In this extract of a text called The Subversion of Jerusalem’s Sacred Vernaculars (which is part of Michael Sorkin’s book The Next Jerusalem), Eyal Weizman describes what I interpret as the flexibility of Israeli Jewish’s districts’ boundaries which demarcate their territory with a wire calls the Eruv.
Besides its complex political edges, Jerusalem is surrounded by a boundary that defines not its municipal border, but the geographical limits of one of its religions. The Eruv – a metal wire stretched over high poles – encapsulates the Jewish parts of the city, and prescribes a different religious use mode within it.
The Eruv is a mobile frontier that is always rerouted to encapsulate every newly built Jewish neighborhood in the city. The path of the Eruv marks therefore the momentary state of the city’s Jewish neighborhoods. The Eruv of Jerusalem is about 100km long, but its metal wire, the only necessary element of its construction, weighs no more than 80kg.
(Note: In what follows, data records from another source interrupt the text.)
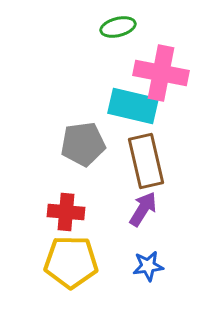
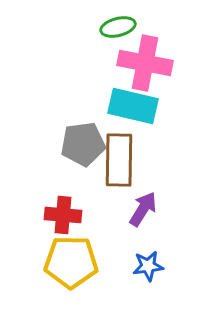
pink cross: moved 16 px left, 10 px up
brown rectangle: moved 27 px left, 1 px up; rotated 14 degrees clockwise
red cross: moved 3 px left, 3 px down
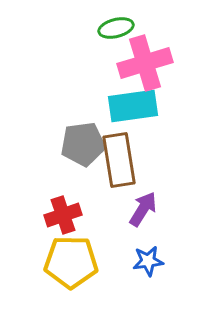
green ellipse: moved 2 px left, 1 px down
pink cross: rotated 28 degrees counterclockwise
cyan rectangle: rotated 21 degrees counterclockwise
brown rectangle: rotated 10 degrees counterclockwise
red cross: rotated 24 degrees counterclockwise
blue star: moved 5 px up
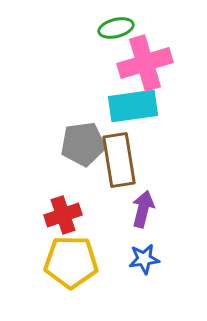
purple arrow: rotated 18 degrees counterclockwise
blue star: moved 4 px left, 2 px up
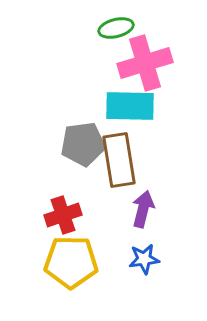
cyan rectangle: moved 3 px left; rotated 9 degrees clockwise
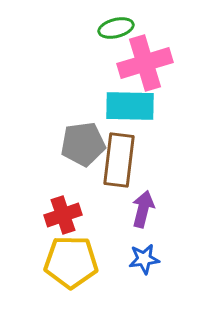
brown rectangle: rotated 16 degrees clockwise
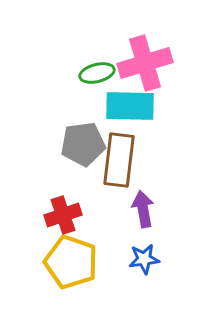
green ellipse: moved 19 px left, 45 px down
purple arrow: rotated 24 degrees counterclockwise
yellow pentagon: rotated 18 degrees clockwise
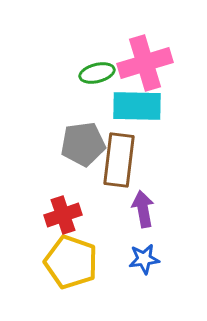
cyan rectangle: moved 7 px right
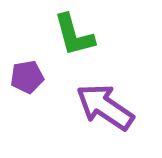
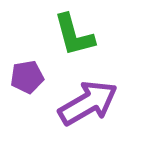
purple arrow: moved 17 px left, 4 px up; rotated 116 degrees clockwise
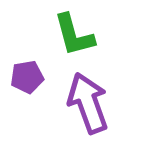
purple arrow: rotated 80 degrees counterclockwise
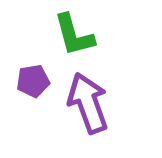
purple pentagon: moved 6 px right, 4 px down
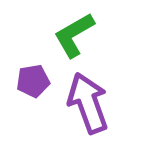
green L-shape: rotated 75 degrees clockwise
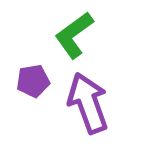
green L-shape: rotated 6 degrees counterclockwise
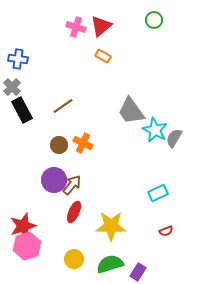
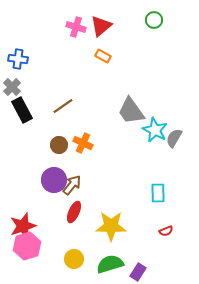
cyan rectangle: rotated 66 degrees counterclockwise
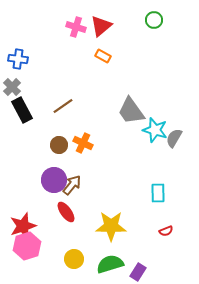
cyan star: rotated 10 degrees counterclockwise
red ellipse: moved 8 px left; rotated 60 degrees counterclockwise
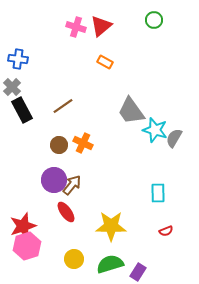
orange rectangle: moved 2 px right, 6 px down
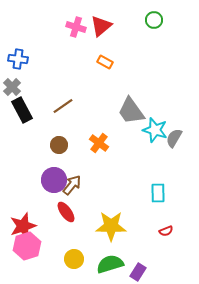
orange cross: moved 16 px right; rotated 12 degrees clockwise
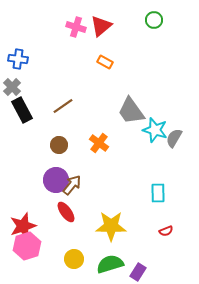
purple circle: moved 2 px right
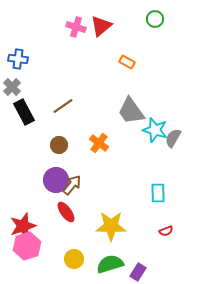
green circle: moved 1 px right, 1 px up
orange rectangle: moved 22 px right
black rectangle: moved 2 px right, 2 px down
gray semicircle: moved 1 px left
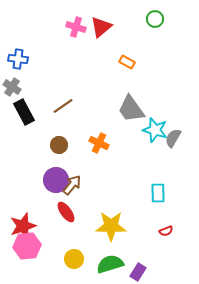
red triangle: moved 1 px down
gray cross: rotated 12 degrees counterclockwise
gray trapezoid: moved 2 px up
orange cross: rotated 12 degrees counterclockwise
pink hexagon: rotated 12 degrees clockwise
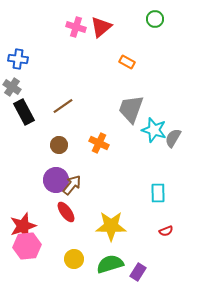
gray trapezoid: rotated 56 degrees clockwise
cyan star: moved 1 px left
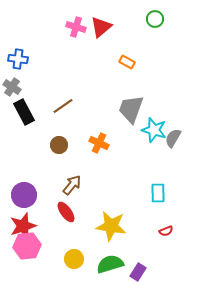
purple circle: moved 32 px left, 15 px down
yellow star: rotated 8 degrees clockwise
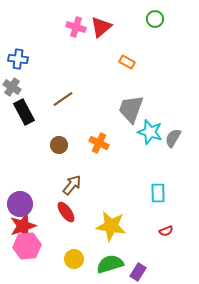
brown line: moved 7 px up
cyan star: moved 4 px left, 2 px down
purple circle: moved 4 px left, 9 px down
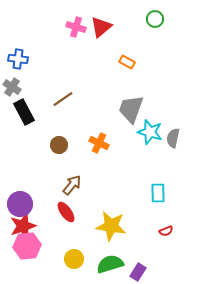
gray semicircle: rotated 18 degrees counterclockwise
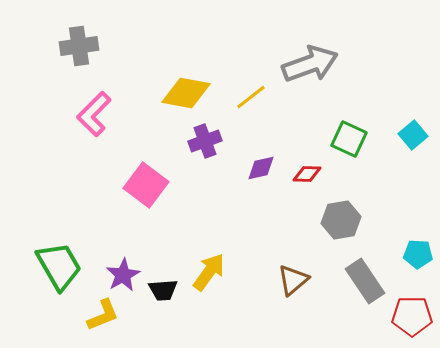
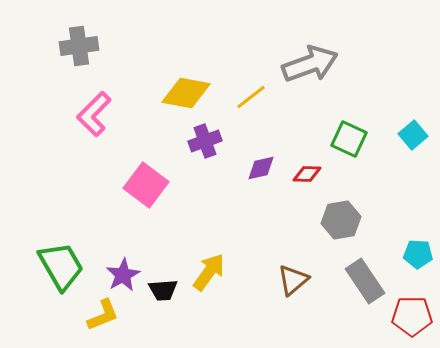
green trapezoid: moved 2 px right
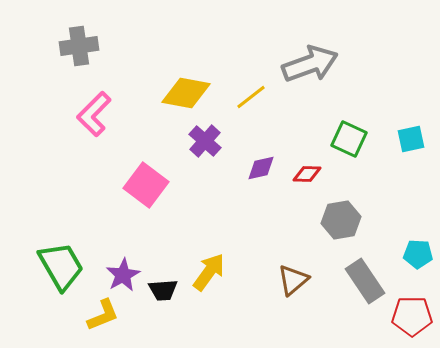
cyan square: moved 2 px left, 4 px down; rotated 28 degrees clockwise
purple cross: rotated 28 degrees counterclockwise
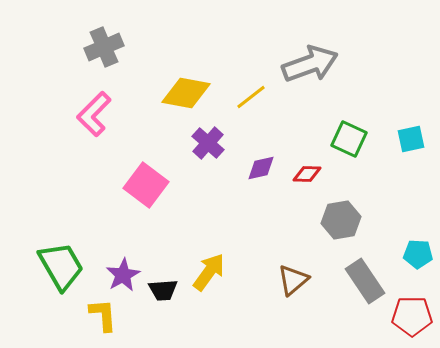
gray cross: moved 25 px right, 1 px down; rotated 15 degrees counterclockwise
purple cross: moved 3 px right, 2 px down
yellow L-shape: rotated 72 degrees counterclockwise
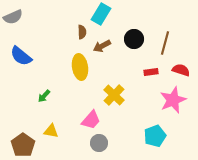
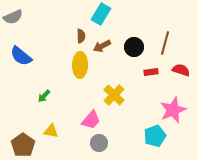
brown semicircle: moved 1 px left, 4 px down
black circle: moved 8 px down
yellow ellipse: moved 2 px up; rotated 10 degrees clockwise
pink star: moved 10 px down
Along its path the Eruv boundary manifest itself in different ways. Beyond its presence as a series of poles strung with wire, the Eruv, like a giant-scale act of urban bricolage, incorporates and uses the existing boundaries and urban scars of Jerusalem: fences, walls, concrete decks, metal handrails, rock faces, houses facades, a water reservoir, a railway line, a deep valley to mark its boundary, saving the use of poles and string. These elements could be considered parts of an Eruv boundary, according to lwas described in the Talmud, on the single condition that hey be higher or deeper than one meter. Seeing the city as an object, the Eruv reinterpres and reuses its props and imbues them with another meaning.